Anhand des Jugend-Längsschnittdatensatzes
TREE auf der Basis der PISA-2000-Erhebung untersuchen wir
das Vorkommen, die Gründe und Auswirkungen von Berufswechseln
im Übergang
von der Lehre in den Arbeitsmarkt. Rund 9 Prozent der Lehrabsolventen,
welche ein Jahr nach Lehrabschluss erwerbstätig sind,
arbeiten in einem wesentlich anderen Beruf als dem erlernten.
Als wichtigste Einflussfaktoren auf diese Berufswechsel erweisen
sich die Charakteristika des erlernten Berufs, sowie wie
Anforderungsniveau und Arbeitslosigkeit im Beruf und die
Zufriedenheit mit der Ausbildung. Wenig Einfluss haben der
persönliche Hintergrund und die Fähigkeiten der
Absolvent/innen, gemessen an den Lehrabschlussnoten und den
PISA-Testscores.
Die Berufswechsler/innen verdienen im Schnitt
rund 5 Prozent weniger als jene, die auf dem erlernten Beruf
arbeiten. Dies weist darauf hin, dass in der beruflichen
Grundbildung eine Spezialisierung stattfindet; das erworbene
berufsspezifische Humankapital wird bei einer Tätigkeit
im erlernten Beruf vom Arbeitsmarkt vergütet. Allerdings
sind die Lohnwirkungen von Berufswechseln nicht einheitlich.
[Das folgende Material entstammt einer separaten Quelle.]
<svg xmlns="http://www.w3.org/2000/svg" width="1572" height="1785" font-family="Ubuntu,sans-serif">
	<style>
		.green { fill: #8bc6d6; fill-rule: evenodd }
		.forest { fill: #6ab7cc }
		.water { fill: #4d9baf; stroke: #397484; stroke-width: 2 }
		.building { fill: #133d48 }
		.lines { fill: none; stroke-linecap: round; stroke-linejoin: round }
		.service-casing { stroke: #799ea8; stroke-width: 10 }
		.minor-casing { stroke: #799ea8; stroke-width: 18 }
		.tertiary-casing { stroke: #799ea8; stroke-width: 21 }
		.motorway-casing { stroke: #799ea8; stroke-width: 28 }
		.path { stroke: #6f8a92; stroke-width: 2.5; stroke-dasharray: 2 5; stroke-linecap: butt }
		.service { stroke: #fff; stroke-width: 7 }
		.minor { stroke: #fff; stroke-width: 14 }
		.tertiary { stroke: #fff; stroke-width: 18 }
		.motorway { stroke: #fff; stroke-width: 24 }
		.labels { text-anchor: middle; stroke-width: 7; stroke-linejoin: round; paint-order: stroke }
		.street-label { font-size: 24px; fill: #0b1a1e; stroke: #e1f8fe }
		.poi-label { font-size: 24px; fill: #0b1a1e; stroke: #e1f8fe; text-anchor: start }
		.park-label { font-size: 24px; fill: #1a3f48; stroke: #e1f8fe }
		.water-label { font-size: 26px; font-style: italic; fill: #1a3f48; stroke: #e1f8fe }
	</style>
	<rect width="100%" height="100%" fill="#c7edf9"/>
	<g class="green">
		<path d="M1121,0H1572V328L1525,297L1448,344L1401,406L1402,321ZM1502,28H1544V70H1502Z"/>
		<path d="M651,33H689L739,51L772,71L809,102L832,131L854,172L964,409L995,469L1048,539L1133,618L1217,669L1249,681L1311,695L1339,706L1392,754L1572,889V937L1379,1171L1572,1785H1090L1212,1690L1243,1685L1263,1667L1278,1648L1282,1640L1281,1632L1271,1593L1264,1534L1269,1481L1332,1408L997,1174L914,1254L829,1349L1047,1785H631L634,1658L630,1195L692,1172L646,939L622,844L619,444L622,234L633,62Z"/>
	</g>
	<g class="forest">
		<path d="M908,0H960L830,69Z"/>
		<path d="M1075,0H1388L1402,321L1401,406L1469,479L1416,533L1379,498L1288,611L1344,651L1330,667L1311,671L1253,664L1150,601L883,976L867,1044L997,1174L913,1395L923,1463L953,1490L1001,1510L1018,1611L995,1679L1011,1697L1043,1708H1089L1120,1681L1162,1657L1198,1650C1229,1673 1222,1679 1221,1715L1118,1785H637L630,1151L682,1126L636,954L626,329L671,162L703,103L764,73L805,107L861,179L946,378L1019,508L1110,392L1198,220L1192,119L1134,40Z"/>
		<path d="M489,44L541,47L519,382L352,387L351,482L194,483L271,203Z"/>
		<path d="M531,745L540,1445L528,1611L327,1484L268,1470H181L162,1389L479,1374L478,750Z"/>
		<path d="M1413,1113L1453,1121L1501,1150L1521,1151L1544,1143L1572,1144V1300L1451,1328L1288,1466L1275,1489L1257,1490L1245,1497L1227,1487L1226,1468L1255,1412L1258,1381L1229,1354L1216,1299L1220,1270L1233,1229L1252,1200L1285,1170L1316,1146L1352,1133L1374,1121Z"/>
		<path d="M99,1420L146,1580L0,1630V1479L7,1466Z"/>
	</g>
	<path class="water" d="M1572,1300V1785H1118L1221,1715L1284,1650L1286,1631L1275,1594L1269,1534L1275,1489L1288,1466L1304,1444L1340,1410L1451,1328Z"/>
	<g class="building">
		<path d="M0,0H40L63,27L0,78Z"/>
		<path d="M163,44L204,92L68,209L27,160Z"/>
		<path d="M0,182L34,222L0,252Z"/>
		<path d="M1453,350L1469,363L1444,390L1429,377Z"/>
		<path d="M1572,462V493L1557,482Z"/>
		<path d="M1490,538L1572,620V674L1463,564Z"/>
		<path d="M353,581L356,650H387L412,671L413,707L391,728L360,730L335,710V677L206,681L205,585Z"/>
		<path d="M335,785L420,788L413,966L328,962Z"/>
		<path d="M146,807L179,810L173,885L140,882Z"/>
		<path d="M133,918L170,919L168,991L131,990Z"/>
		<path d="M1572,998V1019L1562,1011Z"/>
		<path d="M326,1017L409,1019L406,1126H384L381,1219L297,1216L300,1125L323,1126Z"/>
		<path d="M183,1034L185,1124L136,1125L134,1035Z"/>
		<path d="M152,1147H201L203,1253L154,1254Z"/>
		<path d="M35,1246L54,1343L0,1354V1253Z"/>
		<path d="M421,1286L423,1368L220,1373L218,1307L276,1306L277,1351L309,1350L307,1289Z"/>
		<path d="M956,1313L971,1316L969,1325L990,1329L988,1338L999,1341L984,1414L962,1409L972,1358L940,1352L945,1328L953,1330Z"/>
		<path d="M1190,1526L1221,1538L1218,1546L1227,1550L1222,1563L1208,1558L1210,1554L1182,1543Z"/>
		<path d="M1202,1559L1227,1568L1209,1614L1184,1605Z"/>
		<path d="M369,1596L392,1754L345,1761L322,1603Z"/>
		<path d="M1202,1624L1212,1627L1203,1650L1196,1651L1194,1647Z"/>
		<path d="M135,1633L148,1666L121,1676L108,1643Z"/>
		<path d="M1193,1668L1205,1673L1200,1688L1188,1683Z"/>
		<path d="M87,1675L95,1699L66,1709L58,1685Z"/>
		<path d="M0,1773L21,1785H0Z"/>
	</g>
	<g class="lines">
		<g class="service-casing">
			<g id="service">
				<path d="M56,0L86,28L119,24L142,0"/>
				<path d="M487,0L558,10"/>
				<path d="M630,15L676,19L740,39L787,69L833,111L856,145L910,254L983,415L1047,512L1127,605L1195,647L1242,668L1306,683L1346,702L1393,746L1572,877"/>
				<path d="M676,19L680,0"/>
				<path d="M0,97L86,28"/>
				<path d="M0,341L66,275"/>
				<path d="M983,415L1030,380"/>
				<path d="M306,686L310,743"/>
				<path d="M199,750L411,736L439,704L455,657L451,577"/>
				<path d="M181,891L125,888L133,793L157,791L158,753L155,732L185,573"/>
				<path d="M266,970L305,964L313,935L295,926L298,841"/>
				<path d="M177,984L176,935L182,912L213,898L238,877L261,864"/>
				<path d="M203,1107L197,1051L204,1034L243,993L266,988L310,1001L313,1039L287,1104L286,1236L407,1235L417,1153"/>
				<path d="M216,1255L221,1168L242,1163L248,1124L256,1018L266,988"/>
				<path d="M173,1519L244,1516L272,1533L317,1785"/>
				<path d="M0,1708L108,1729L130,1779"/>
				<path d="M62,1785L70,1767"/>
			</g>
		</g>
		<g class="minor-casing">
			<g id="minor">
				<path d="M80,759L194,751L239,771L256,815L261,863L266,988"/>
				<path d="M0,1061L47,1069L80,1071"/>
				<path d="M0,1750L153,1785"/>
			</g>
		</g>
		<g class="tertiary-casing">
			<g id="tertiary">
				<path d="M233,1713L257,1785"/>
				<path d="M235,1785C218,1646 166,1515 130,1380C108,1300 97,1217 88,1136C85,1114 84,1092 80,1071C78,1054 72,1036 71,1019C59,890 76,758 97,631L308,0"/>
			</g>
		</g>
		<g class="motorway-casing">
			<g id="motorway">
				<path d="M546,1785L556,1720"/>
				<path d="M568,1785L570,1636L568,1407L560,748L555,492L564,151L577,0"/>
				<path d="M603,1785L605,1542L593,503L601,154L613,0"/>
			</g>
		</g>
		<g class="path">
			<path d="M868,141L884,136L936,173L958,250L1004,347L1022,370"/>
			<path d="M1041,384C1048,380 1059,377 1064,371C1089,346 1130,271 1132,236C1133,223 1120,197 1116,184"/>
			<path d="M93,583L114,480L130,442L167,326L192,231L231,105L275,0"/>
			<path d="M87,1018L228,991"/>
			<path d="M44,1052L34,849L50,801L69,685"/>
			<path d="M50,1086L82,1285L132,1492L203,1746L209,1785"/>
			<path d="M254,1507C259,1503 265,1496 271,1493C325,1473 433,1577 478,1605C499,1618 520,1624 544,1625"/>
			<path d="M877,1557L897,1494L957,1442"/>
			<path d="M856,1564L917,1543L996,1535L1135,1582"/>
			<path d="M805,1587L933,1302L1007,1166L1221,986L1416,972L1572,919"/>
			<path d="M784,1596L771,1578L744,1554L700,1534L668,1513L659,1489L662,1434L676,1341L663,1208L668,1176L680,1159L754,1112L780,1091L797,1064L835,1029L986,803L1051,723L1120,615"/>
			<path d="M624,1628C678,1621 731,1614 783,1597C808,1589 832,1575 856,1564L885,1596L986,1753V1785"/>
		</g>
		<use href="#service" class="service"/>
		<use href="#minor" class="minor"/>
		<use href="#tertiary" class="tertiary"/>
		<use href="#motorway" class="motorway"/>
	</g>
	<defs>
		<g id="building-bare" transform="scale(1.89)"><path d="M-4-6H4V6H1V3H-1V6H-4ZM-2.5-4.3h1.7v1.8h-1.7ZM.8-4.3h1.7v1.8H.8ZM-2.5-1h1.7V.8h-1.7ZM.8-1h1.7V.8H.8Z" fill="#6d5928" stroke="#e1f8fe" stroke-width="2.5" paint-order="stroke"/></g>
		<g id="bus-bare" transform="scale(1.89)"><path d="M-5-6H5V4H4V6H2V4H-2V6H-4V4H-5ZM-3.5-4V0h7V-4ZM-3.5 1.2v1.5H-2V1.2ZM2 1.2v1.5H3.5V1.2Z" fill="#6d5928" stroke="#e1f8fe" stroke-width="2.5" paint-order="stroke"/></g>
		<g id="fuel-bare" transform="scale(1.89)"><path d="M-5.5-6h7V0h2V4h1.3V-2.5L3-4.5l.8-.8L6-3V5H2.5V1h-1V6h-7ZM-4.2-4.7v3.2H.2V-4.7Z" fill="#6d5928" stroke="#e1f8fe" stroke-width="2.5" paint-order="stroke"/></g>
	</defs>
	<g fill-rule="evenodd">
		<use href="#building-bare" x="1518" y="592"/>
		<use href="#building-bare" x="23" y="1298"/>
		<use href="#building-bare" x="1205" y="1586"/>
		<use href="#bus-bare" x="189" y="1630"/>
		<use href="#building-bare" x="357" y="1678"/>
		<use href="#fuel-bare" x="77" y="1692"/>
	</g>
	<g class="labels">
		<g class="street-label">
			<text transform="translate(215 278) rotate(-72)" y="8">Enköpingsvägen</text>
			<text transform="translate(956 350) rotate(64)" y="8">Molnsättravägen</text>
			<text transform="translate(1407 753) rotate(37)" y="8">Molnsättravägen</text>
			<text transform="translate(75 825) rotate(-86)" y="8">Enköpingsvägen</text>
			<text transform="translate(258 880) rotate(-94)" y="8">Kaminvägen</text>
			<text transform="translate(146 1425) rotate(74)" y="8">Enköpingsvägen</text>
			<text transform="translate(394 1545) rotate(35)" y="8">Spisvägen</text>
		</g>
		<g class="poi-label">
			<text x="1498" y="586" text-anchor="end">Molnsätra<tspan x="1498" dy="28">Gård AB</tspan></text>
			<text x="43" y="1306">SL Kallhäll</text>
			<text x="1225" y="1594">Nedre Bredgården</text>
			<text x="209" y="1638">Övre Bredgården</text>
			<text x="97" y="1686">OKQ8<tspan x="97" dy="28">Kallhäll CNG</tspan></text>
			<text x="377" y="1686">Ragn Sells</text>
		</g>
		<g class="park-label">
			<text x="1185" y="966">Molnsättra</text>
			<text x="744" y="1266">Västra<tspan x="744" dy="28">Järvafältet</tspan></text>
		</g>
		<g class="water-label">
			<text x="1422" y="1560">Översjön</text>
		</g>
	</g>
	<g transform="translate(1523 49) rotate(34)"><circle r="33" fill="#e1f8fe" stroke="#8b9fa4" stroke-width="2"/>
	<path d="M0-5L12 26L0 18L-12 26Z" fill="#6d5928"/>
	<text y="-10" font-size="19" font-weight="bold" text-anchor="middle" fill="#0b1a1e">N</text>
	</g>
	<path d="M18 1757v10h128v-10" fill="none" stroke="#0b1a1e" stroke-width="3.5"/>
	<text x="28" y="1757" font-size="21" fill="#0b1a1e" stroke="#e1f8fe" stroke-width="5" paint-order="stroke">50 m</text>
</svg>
Im Schnitt verdienen Berufswechsler/innen zudem signifikant
mehr als Ungelernte. Vergleicht man dual und vollschulisch
ausgebildete Personen, zeigt sich bei letzteren ein generell
leicht tieferer Lohn sowie eine höhere Wahrscheinlichkeit,
den Beruf zu wechseln. Nach Berufswechseln zeigen sich für
die beiden Gruppen im Schnitt keine Lohnunterschiede mehr.